Ketiadaan sertifikat ini menjadi hambatan serius, terutama dalam proses distribusi hasil panen ke pasar ekspor yang mengedepankan aspek keberlanjutan.
Faktor Penyebab Rendahnya Kepemilikan ISPO
Ada beberapa faktor utama yang menyebabkan rendahnya tingkat sertifikasi ISPO di Kabupaten Melawi:
-
Kurangnya sosialisasi dan pendampingan teknis kepada petani dan pengelola kebun.
-
Keterbatasan biaya dan akses informasi, khususnya bagi petani kecil.
-
Belum adanya kewajiban tegas atau sanksi dari pemerintah daerah terhadap kebun yang belum tersertifikasi.
Kondisi ini membuat banyak pihak memilih menunda proses sertifikasi karena dianggap rumit dan belum mendesak secara ekonomi.
Dampak Tidak Tersertifikasi Terhadap Industri Sawit
Ketiadaan ISPO bukan hanya berdampak pada reputasi produk sawit lokal, tetapi juga berpotensi menurunkan harga jual tandan buah segar (TBS). Beberapa pabrik bahkan mulai menerapkan standar ketat dan hanya menerima TBS dari kebun yang sudah tersertifikasi.

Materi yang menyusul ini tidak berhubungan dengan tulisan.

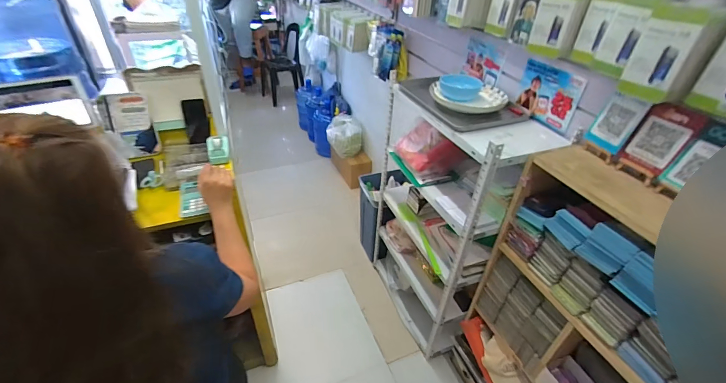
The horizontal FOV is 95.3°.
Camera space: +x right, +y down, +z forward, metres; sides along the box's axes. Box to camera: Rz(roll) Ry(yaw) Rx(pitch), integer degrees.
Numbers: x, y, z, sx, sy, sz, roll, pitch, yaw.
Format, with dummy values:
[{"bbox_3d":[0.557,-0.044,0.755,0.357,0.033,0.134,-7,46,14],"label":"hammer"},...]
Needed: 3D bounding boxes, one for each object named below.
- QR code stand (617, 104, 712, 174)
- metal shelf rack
[{"bbox_3d":[0.641,-0.116,0.712,0.020,0.143,0.103,-12,40,-19],"label":"QR code stand"},{"bbox_3d":[0.305,0.130,1.418,0.287,1.115,0.649,-13,40,-21],"label":"metal shelf rack"}]

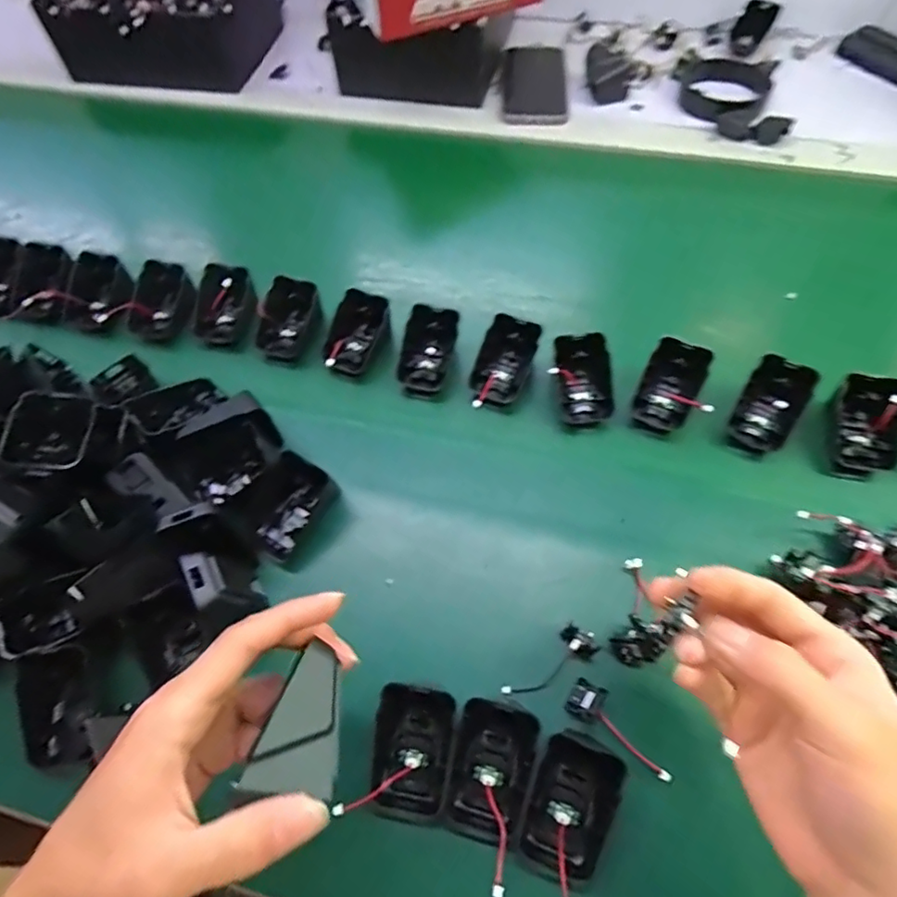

Selain itu, risiko kerusakan lingkungan juga semakin besar apabila praktik perkebunan tidak dikendalikan sesuai standar. Ini bisa memicu konflik lahan, deforestasi, dan pencemaran air di sekitar wilayah kebun.
Upaya yang Diperlukan untuk Mendorong Sertifikasi ISPO
Untuk mengatasi masalah ini, pemerintah daerah bersama pihak terkait perlu mengambil langkah konkret, seperti:
-
Menyediakan pelatihan dan sosialisasi berkala tentang ISPO.
-
Memberikan insentif atau kemudahan biaya sertifikasi bagi petani kecil.
-
Mendorong kolaborasi antara koperasi, perusahaan besar, dan pemerintah untuk mempercepat proses sertifikasi.
Dengan langkah ini, diharapkan jumlah kebun bersertifikat ISPO di Kabupaten Melawi bisa meningkat dalam waktu dekat.
Kurangnya sertifikasi ISPO di perkebunan kelapa sawit Kabupaten Melawi menjadi tantangan serius bagi keberlanjutan sektor ini. Tanpa sertifikasi, produk sawit daerah akan kesulitan bersaing di pasar global dan menimbulkan risiko lingkungan. Kolaborasi antara petani, pemerintah, dan pelaku industri menjadi kunci utama untuk mewujudkan perkebunan sawit yang berkelanjutan dan berdaya saing.